What to do -> Repeat each entry exactly, but do not carry over the pictures.

------------

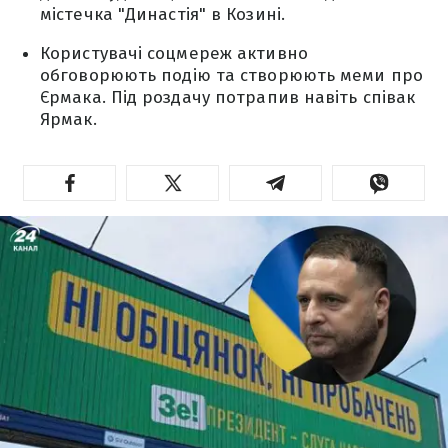
містечка "Династія" в Козині.
Користувачі соцмереж активно
обговорюють подію та створюють меми про
Єрмака. Під роздачу потрапив навіть співак
Ярмак.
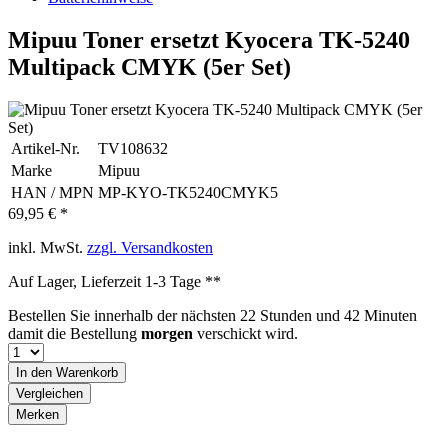
Mipuu Toner ersetzt Kyocera TK-5240
Multipack CMYK (5er Set)
Artikel-Nr.
TV108632
Marke
Mipuu
HAN / MPN
MP-KYO-TK5240CMYK5
69,95 € *
inkl. MwSt.
zzgl. Versandkosten
Auf Lager, Lieferzeit 1-3 Tage **
Bestellen Sie innerhalb der nächsten
22 Stunden und 42 Minuten
damit die Bestellung
morgen
verschickt wird.
In den
Warenkorb
Vergleichen
Merken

------------

Completed exercise ->
містечка "Династія" в Козині.
Користувачі соцмереж активно
обговорюють подію та створюють меми про
Єрмака. Під роздачу потрапив навіть співак
Ярмак.
Mipuu Toner ersetzt Kyocera TK-5240
Multipack CMYK (5er Set)
Artikel-Nr.
TV108632
Marke
Mipuu
HAN / MPN
MP-KYO-TK5240CMYK5
69,95 € *
inkl. MwSt.
zzgl. Versandkosten
Auf Lager, Lieferzeit 1-3 Tage **
Bestellen Sie innerhalb der nächsten
22 Stunden und 42 Minuten
damit die Bestellung
morgen
verschickt wird.
In den
Warenkorb
Vergleichen
Merken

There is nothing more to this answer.